Your task
Your task is to copy the stretch of lines in the records below that begins with the line containing "right front paw: (487, 474)" and ends with the line containing "left hip: (805, 586)", exactly as written, with nothing added.

====

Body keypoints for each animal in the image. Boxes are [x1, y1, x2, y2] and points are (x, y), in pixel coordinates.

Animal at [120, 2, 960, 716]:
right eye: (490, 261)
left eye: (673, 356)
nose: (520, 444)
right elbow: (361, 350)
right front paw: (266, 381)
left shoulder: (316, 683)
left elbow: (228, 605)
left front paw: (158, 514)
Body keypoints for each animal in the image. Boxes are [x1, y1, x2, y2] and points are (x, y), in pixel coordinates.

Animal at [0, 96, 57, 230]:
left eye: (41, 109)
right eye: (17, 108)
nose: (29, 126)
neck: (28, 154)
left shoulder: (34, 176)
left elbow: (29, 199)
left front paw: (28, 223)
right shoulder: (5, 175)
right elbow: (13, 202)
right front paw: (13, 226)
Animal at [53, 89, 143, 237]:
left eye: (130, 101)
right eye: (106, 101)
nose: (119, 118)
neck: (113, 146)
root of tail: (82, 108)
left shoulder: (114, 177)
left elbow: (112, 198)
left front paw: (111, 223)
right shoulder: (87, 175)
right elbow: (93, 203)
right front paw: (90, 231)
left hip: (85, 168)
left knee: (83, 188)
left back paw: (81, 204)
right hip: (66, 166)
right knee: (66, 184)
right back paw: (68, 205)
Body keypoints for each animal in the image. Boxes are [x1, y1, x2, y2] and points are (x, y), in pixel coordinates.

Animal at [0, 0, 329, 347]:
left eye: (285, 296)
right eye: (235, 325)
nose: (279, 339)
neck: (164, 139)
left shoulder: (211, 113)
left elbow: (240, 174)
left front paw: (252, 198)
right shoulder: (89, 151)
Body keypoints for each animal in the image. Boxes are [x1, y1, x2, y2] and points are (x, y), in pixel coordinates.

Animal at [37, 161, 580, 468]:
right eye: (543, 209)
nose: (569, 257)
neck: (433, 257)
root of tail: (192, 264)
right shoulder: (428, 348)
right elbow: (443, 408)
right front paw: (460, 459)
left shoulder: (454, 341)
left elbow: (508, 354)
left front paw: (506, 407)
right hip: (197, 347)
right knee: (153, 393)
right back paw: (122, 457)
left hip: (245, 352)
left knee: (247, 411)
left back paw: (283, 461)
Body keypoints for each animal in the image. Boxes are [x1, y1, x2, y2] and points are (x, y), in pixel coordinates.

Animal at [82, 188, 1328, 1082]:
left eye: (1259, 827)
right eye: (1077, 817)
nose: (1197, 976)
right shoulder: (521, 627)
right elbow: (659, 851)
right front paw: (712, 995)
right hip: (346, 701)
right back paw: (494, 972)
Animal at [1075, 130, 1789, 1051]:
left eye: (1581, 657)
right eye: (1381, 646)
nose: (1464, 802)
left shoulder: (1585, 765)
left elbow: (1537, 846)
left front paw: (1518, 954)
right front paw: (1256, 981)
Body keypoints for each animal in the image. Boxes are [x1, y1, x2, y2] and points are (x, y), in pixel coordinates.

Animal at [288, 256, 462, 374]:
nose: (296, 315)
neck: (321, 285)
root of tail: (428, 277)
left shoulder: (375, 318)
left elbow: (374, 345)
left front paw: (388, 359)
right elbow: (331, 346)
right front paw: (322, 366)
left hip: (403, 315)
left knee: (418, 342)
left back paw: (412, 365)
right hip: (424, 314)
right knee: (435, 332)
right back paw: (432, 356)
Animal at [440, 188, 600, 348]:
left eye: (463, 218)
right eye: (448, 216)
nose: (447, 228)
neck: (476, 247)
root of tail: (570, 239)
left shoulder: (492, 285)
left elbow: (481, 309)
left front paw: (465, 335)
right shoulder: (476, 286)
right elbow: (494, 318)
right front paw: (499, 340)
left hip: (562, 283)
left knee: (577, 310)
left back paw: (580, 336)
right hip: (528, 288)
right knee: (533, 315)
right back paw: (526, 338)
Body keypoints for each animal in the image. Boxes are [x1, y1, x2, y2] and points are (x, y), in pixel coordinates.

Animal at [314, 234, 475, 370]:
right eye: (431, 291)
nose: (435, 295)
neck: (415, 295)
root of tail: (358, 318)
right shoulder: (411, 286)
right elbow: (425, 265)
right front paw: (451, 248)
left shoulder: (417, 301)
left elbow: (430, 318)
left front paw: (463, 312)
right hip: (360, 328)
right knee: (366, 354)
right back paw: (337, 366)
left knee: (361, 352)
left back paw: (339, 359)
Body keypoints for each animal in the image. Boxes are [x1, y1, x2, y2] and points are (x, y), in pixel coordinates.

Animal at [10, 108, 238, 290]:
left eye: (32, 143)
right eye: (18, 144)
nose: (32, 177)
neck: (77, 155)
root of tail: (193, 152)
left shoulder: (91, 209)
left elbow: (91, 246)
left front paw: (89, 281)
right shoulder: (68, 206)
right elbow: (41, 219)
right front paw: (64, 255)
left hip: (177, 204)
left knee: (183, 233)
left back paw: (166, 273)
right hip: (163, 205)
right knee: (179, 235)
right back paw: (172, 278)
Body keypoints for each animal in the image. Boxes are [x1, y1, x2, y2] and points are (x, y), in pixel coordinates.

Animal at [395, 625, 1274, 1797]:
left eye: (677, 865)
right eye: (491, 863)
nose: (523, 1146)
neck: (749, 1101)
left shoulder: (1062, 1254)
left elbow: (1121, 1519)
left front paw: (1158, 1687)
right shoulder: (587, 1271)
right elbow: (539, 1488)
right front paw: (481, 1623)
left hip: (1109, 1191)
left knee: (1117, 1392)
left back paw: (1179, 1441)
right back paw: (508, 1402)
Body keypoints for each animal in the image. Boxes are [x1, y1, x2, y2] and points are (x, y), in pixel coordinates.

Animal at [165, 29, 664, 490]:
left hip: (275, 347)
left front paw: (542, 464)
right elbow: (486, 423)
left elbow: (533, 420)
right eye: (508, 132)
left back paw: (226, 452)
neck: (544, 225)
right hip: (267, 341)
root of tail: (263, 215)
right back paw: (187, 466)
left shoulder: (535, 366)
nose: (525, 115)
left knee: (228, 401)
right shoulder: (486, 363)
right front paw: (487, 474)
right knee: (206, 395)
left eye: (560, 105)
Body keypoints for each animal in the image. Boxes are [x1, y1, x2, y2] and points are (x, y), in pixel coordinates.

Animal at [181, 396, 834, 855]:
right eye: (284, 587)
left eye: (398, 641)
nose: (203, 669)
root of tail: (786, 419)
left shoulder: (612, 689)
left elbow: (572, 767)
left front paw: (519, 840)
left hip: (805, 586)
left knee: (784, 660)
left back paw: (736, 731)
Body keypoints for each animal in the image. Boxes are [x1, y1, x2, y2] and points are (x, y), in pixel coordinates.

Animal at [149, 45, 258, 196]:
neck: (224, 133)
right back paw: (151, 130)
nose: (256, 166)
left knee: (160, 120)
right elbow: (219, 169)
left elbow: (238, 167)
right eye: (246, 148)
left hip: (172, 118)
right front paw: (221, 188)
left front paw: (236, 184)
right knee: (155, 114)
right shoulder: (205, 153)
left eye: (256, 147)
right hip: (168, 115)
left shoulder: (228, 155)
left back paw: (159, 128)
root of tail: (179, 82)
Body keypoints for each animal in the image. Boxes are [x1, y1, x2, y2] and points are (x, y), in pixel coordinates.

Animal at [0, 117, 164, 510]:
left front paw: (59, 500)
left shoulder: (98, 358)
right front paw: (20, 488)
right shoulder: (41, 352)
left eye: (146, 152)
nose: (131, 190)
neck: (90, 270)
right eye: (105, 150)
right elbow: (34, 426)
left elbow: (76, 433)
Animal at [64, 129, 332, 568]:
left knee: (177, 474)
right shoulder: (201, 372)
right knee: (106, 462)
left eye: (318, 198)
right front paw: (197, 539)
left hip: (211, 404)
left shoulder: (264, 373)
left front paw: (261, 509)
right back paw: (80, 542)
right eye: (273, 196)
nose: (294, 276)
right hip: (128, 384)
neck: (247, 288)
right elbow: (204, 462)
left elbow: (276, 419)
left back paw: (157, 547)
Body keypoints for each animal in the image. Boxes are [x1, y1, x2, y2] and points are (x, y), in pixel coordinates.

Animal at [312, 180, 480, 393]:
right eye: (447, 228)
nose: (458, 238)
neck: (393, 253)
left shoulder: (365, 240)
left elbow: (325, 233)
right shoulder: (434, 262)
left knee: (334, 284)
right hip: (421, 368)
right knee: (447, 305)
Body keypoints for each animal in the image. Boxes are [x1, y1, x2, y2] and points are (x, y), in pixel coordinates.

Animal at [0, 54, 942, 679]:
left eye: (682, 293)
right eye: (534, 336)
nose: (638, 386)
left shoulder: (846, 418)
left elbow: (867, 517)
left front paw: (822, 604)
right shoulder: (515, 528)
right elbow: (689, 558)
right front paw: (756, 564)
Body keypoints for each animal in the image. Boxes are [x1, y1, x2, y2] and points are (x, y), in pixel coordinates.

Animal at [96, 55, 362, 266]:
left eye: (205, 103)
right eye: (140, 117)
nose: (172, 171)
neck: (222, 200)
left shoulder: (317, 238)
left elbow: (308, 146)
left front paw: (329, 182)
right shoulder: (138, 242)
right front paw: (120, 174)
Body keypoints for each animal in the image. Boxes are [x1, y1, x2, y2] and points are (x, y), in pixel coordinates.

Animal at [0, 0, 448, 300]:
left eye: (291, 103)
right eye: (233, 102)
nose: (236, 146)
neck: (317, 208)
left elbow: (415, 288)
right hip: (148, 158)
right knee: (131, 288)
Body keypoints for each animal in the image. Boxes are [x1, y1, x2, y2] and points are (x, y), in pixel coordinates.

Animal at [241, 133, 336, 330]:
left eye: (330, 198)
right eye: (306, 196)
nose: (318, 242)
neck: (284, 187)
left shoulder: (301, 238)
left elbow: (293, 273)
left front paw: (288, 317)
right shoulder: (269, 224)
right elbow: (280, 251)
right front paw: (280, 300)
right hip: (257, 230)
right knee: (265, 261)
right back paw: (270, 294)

====

Response box
right front paw: (487, 474)
right knee: (206, 395)
left eye: (560, 105)
Body keypoints for each animal in the image. Boxes are [x1, y1, x2, y2] and points are (x, y), in pixel coordinates.

Animal at [181, 396, 834, 855]:
right eye: (284, 587)
left eye: (398, 641)
nose: (203, 669)
root of tail: (786, 419)
left shoulder: (612, 689)
left elbow: (572, 767)
left front paw: (519, 840)
left hip: (805, 586)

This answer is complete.